▶ [What this task involves]: Could you reproduce every line below word for word, from kingdom through common name, for each item, and leave out the pictures?

▶ [Extracted entries]:
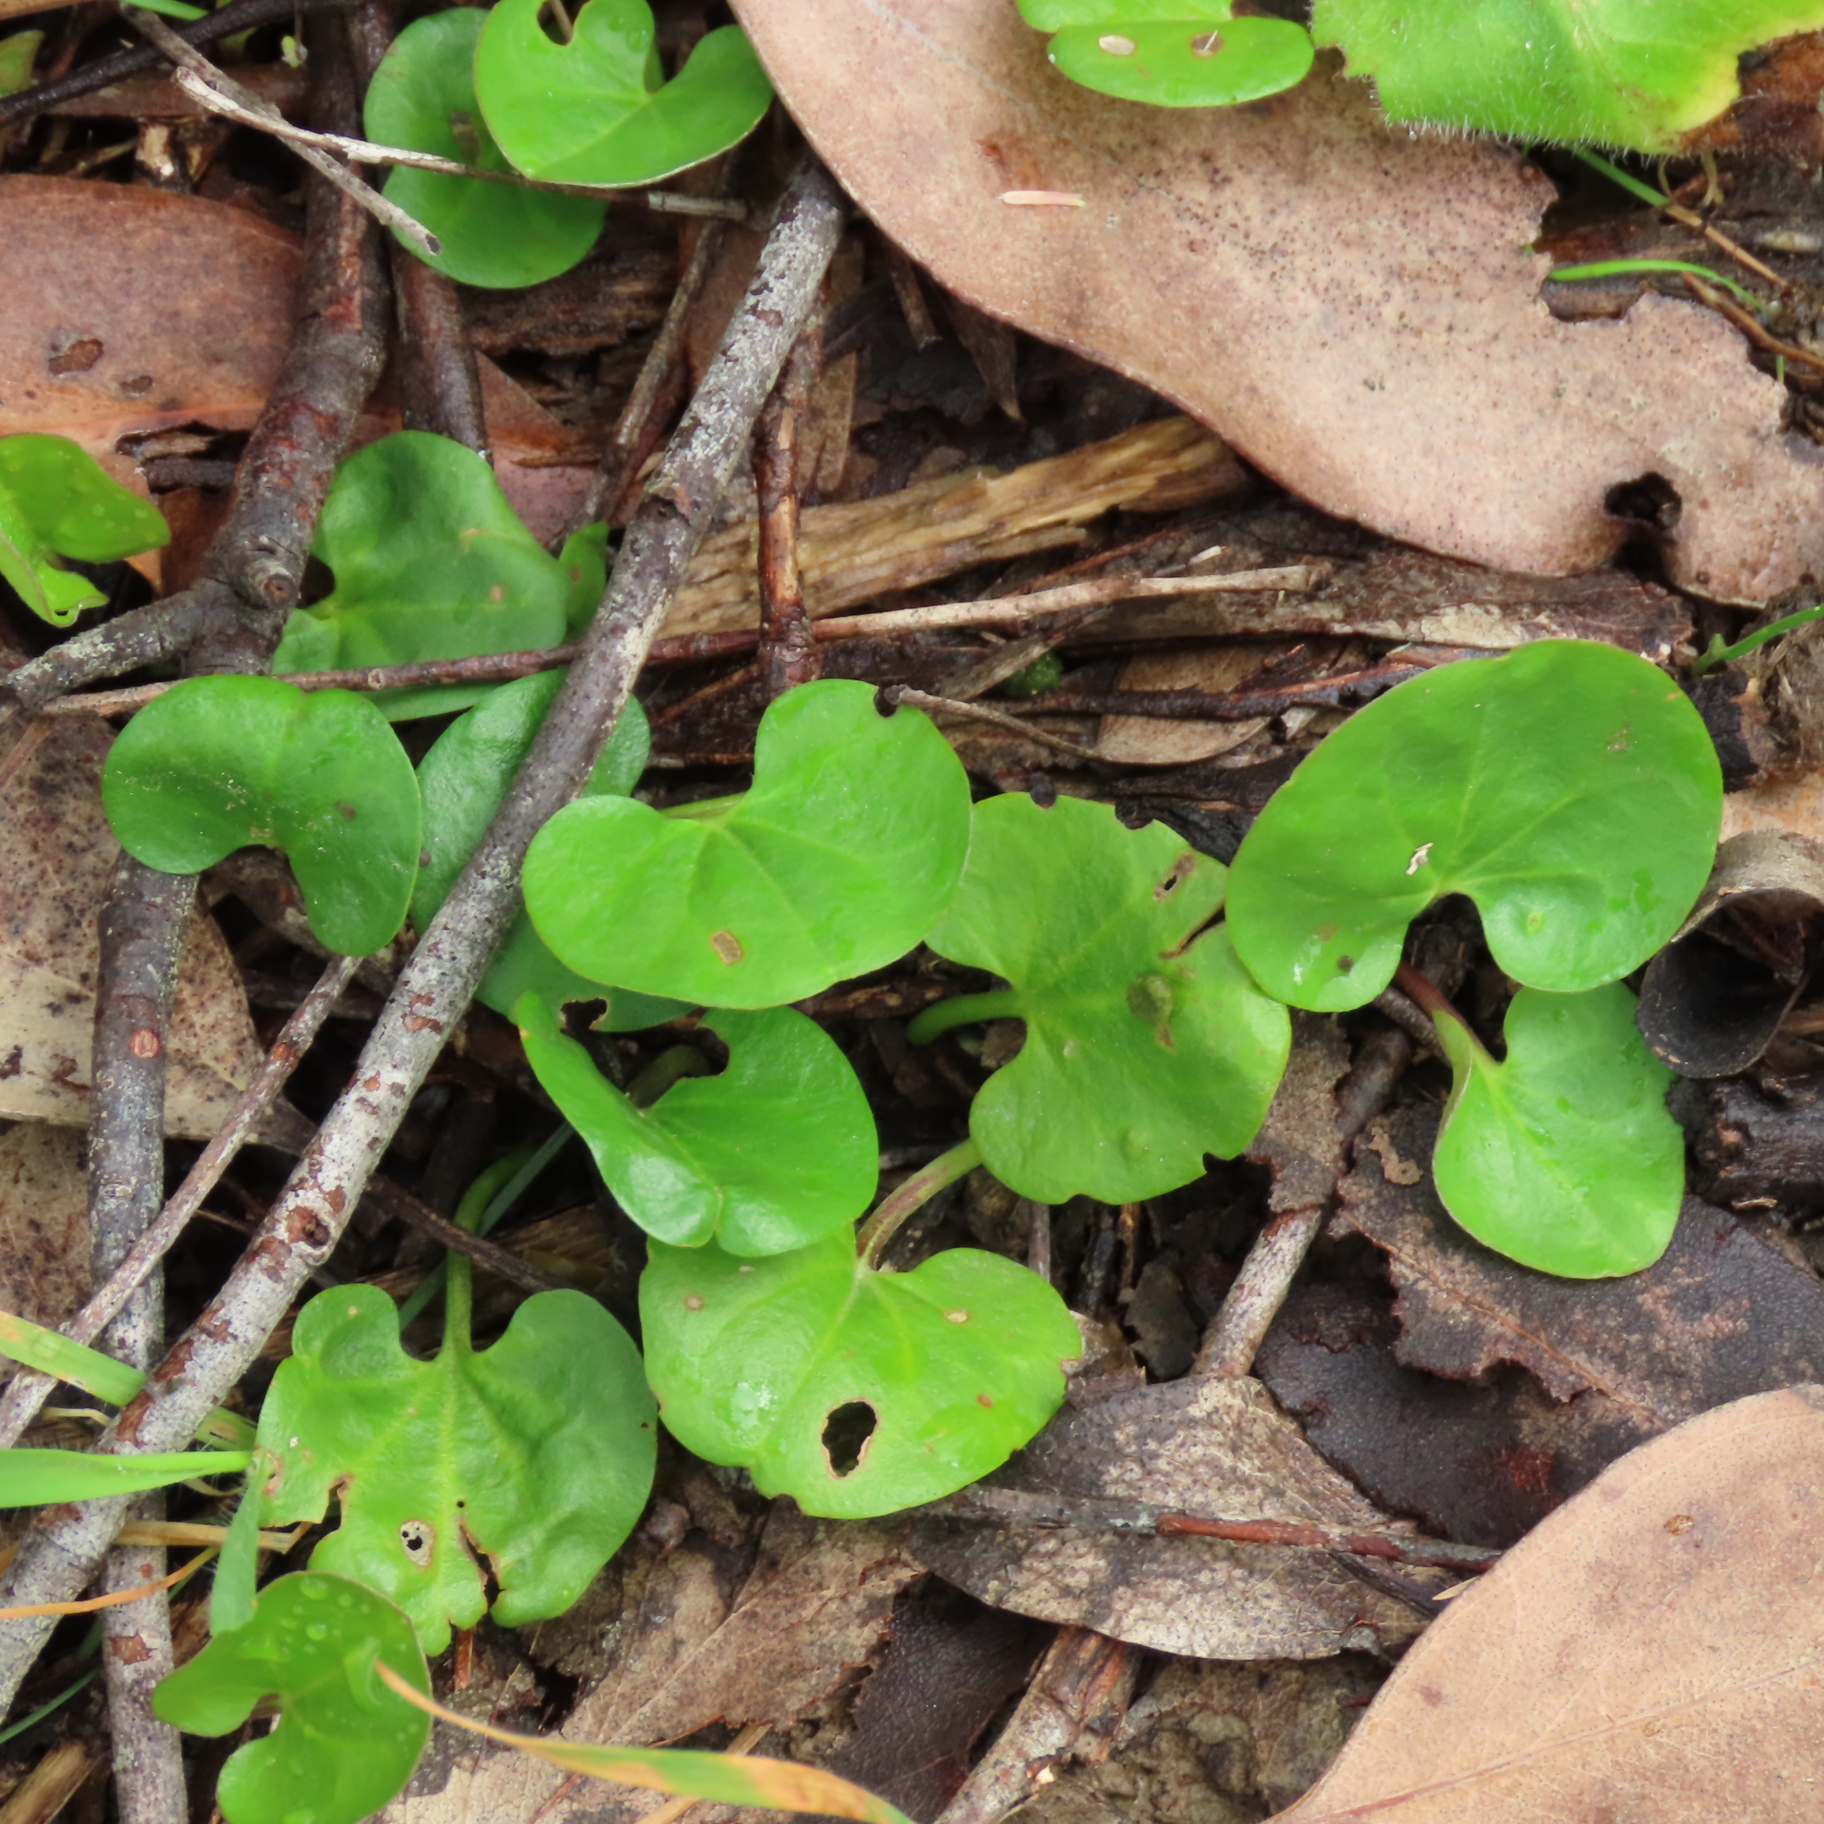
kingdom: Plantae
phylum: Tracheophyta
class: Magnoliopsida
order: Solanales
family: Convolvulaceae
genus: Dichondra
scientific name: Dichondra repens
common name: Kidneyweed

▶ [Final answer]:
kingdom: Plantae
phylum: Tracheophyta
class: Magnoliopsida
order: Solanales
family: Convolvulaceae
genus: Dichondra
scientific name: Dichondra repens
common name: Kidneyweed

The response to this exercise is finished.